Microsoft is taking a beating from competition from Apple and Google. The company is going downhill fast. Redmond doesn't appear to have a strategy for success and the management to execute on its current plans.
Apple history provides a unique viewpoint over these claims. Believe it or not, but Apple was declared dead for many years. And look at it now.
One problem for Microsoft is reputation. Ages ago, the company owned everything and almost every market. In a recent post on his Storagezilla blog, EMC programmer Mark Twomey said that back in the days Microsoft was a "terrifying competitor." But he added that this was no longer the case.
For the company under attack, it's all about what has been done and the expectation for the future. But Microsoft has had failures of execution for more than a decade. It's catching up to them.
Looking in the back of my closet the other day for a folding chair, I happened upon an Apple t-shirt from 1995, released the weeks before Microsoft's introduction of Windows 95. Apple launched a "Been there ... done that" ad campaign in an attempt to reassure the Mac market, developers and the industry that Apple was hardly fazed by Microsoft's shift to a GUI OS (Windows 95 was the real deal, unlike Window 3 and before).
The Been there... campaign was a timeline of technologies and products showing that the goodness of Windows 95 had long been enjoyed by Mac customers. The meaning was that Apple had innovated with the Macintosh and would keep innovating.
1984. Macintosh • Graphical User Interface, cut, copy, paste, undo • Quicktime bit-mapped graphical display, long file names, 3.5" floppy.
1985. LaserWriter printer with PostScript • Plug & play networking (LocalTalk)
1986. Plug & play SCSI, Kanjitalk.
1987. Built-in, plug & play bus expansion (NuBus) • Plug and play Ethernet • networking Multifinder brings multitasking to Mac • HyperCard visual programming.
1988. 1st SCSI plug & play CD-ROM • SuperDrive can read/write Mac, DOS & OS/2 • EtherTalk.
1989. photo-realistic images (32-bit QuickDraw).
1990. Sound input • Macintosh Quadra Ethernet built in.
1991. System 7, Apple invents TrueType fonts, file sharing aliases • Motorola, IBM & Apple agree to develop RISC chips • Quicktime multimedia, AppleTalk Remote Access (ARA).
1992. Global Support (WorldScript) • ColorSync color matching • Built-in CD-ROMs spur multimedia growth • Quicktime for Windows, cross-platform standard • AppleScript & OSA.
1993. Speech Recognition/synthesis • integrated telephony (GeoPort) • AOCE, PowerTalk & PowerShare • 1st PC with built-in TV.

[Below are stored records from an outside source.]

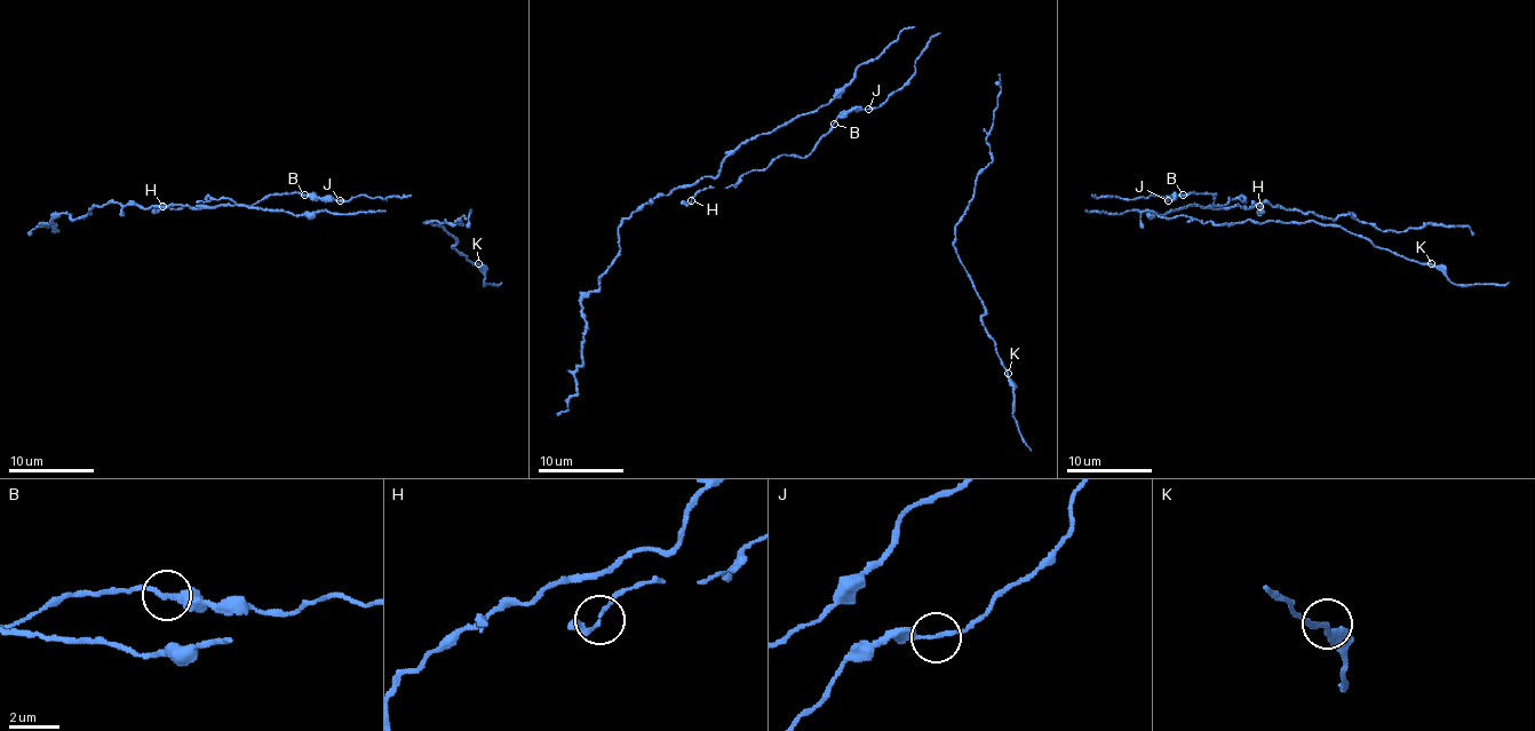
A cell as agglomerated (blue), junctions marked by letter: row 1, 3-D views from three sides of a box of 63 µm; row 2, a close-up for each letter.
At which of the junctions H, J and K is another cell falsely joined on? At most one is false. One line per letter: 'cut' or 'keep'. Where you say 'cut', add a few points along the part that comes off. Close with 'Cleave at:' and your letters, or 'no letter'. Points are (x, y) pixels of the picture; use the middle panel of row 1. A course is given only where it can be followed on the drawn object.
H: keep
J: keep
K: keep
Cleave at: no letter

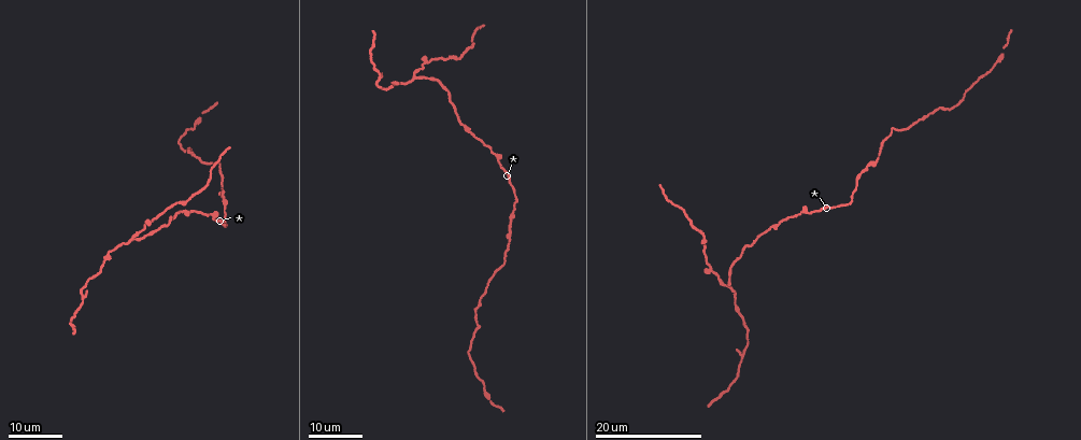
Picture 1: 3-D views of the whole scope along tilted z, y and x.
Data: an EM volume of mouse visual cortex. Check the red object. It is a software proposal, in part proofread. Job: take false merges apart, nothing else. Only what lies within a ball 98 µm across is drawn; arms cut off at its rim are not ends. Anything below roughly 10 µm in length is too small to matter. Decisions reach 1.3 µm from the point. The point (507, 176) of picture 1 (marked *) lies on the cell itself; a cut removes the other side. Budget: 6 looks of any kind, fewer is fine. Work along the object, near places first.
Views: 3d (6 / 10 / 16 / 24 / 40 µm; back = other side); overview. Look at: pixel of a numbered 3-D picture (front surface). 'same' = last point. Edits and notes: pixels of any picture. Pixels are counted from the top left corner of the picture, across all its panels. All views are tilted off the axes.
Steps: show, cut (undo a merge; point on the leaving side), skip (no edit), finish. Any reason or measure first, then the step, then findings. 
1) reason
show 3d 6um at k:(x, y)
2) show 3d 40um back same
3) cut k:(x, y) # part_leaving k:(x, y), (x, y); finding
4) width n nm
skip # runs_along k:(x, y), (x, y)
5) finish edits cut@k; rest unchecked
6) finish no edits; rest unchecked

small branch off a trunk
show 3d 16um at 1:(743, 353)

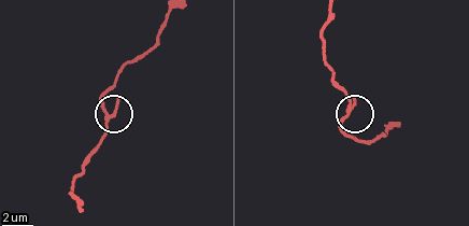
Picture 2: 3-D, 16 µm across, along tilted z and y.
show 3d 10um at 2:(349, 110)

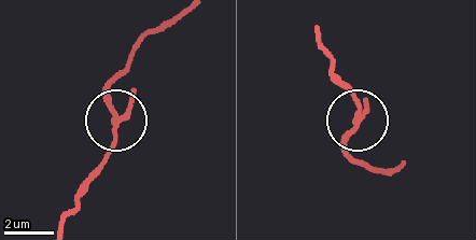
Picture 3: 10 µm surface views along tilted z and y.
show 3d 10um back at 3:(358, 119)

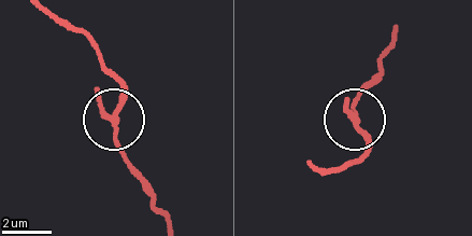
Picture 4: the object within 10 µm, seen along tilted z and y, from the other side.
arms 3
skip # runs_along 4:(55, 16), (80, 28), (120, 85), (114, 138), (130, 174); one cell here

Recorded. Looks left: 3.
three-way junction
show 3d 24um at 1:(726, 284)

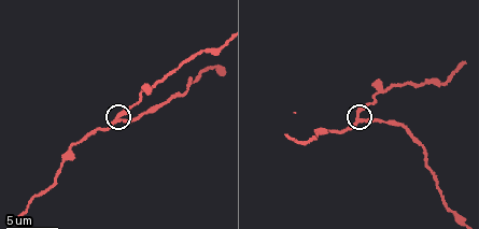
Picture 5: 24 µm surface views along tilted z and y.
show 3d 10um at 5:(357, 116)

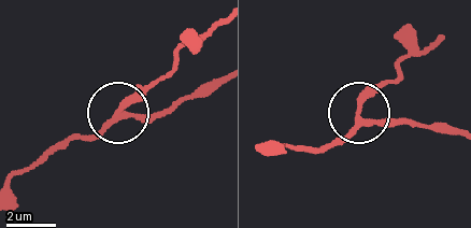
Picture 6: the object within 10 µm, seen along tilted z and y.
arms 3
skip # runs_along 6:(215, 79), (166, 109), (141, 115), (120, 112), (160, 80); all the same cell

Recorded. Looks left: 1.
three arms meet
show 3d 16um at 5:(377, 95)

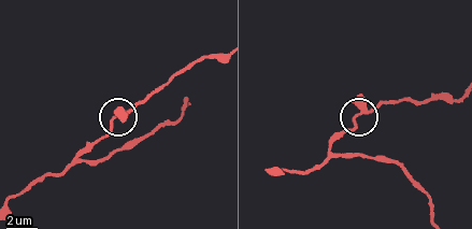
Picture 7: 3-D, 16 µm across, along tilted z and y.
width 260 nm
skip # runs_along 7:(432, 217), (427, 198), (396, 163), (331, 148), (381, 102); one cell here

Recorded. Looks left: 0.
finish no edits; rest unchecked

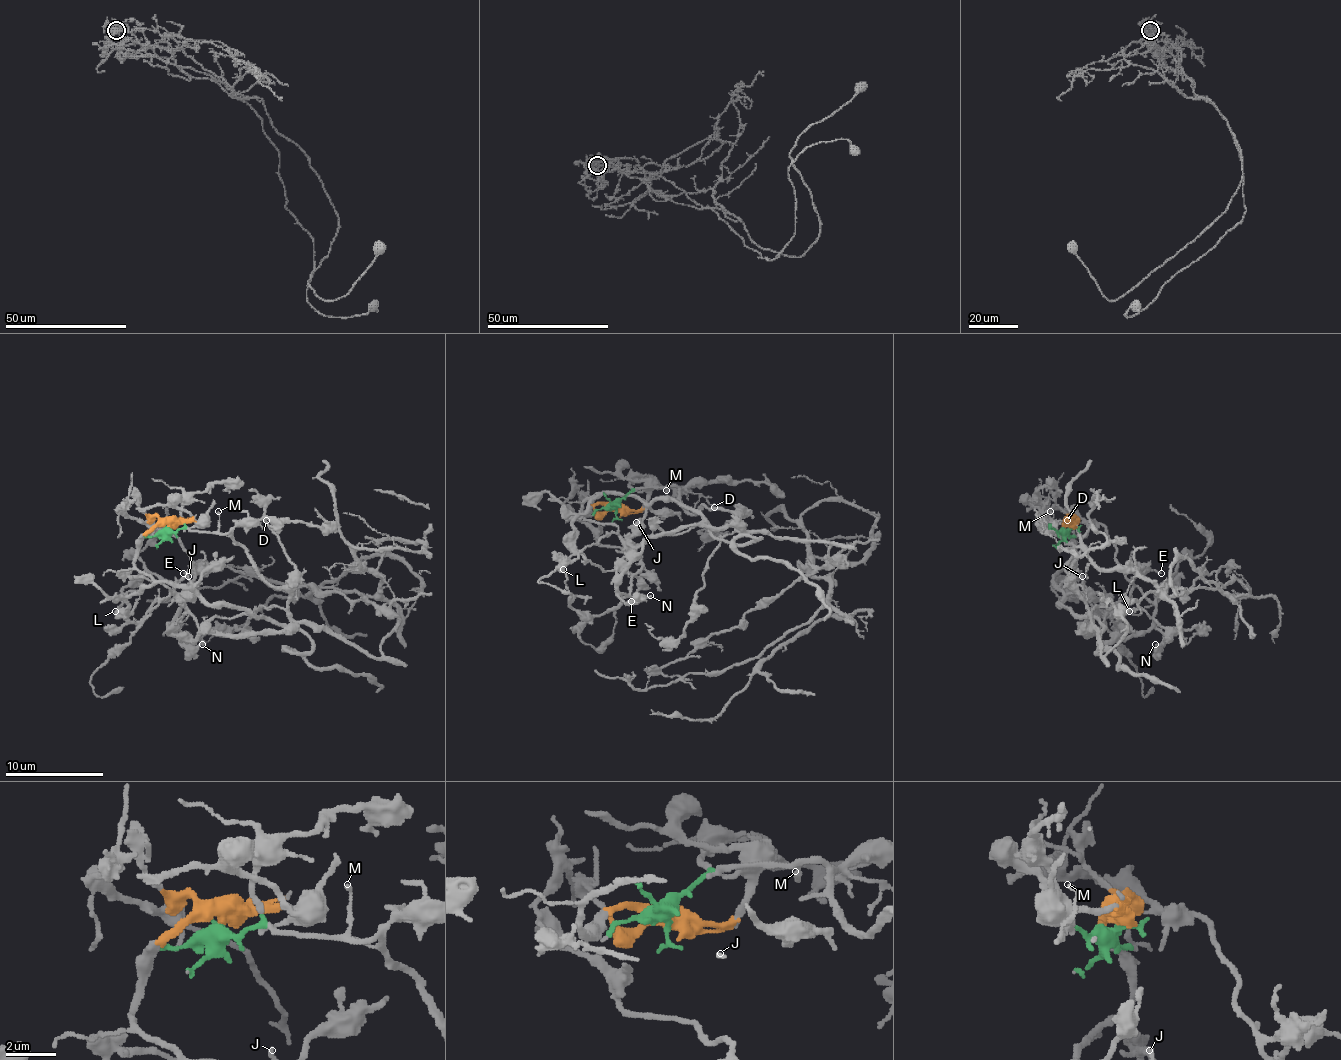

1994. Power Macintosh • MAE Mac OS on UNIX • System 7.5 introduced • "Most recent" folders • WindowShade • Apple Guide with coachmarks • Macintosh PC Exchange • Macintosh Easy Open • DOS and Windows compatibility add-in cards • DOS and Windows emulation • Thread Manager • QuickDraw GX next generation DTP • Quicktime 2.0, advanced multimedia • Integrated 32-bit TCP/IP Internet support • PowerBook control strip • Universal mailbox • DigiSign electronic approval • PowerBook file synchronization.
1995. Quicktime VR • Quicktime conferencing • Open Transport • Quickdraw 3D • Next-generation RISC chip Macs • MAE 2.0 Mac OS for SUN & HP UNIX • More RISC native (faster) S/7.5x upgrades • PCI suport • Copland on the way • OpenDoc
...done that! Macintosh.
As a longtime Mac user, I love this trip down memory lane. The Mac OS of the time was better than Windows 95 (and each generation has continued to be the same story) even though there were detours such as Copland and OpenDoc. But there was no stopping the juggernaut of Windows. And Twomey was right, Microsoft was the "terrifying competitor." Apple's Mac market share declined to just a few percent.
However, today's Microsoft is not Apple in 1995. Almost all the stories about "doom" end up saying that nobody should get hysterical. No kidding.
Microsoft still has a huge market share advantage in desktops and laptops: more than 93 percent. And it has the great majority of file servers sold into the market. By the way, it has a market cap of $233 billion. Yes, it's made mistakes in mobile computing and tablets. And perhaps again with its latest Windows release. But Microsoft isn't going anywhere and its problems may turn around.
Even in the worst of times, Apple knew how to keep its installed base happy: better, more-usable software, ever faster and more-powerful machines, better design and quality.
Perhaps those classic Apple values are places for Microsoft to start.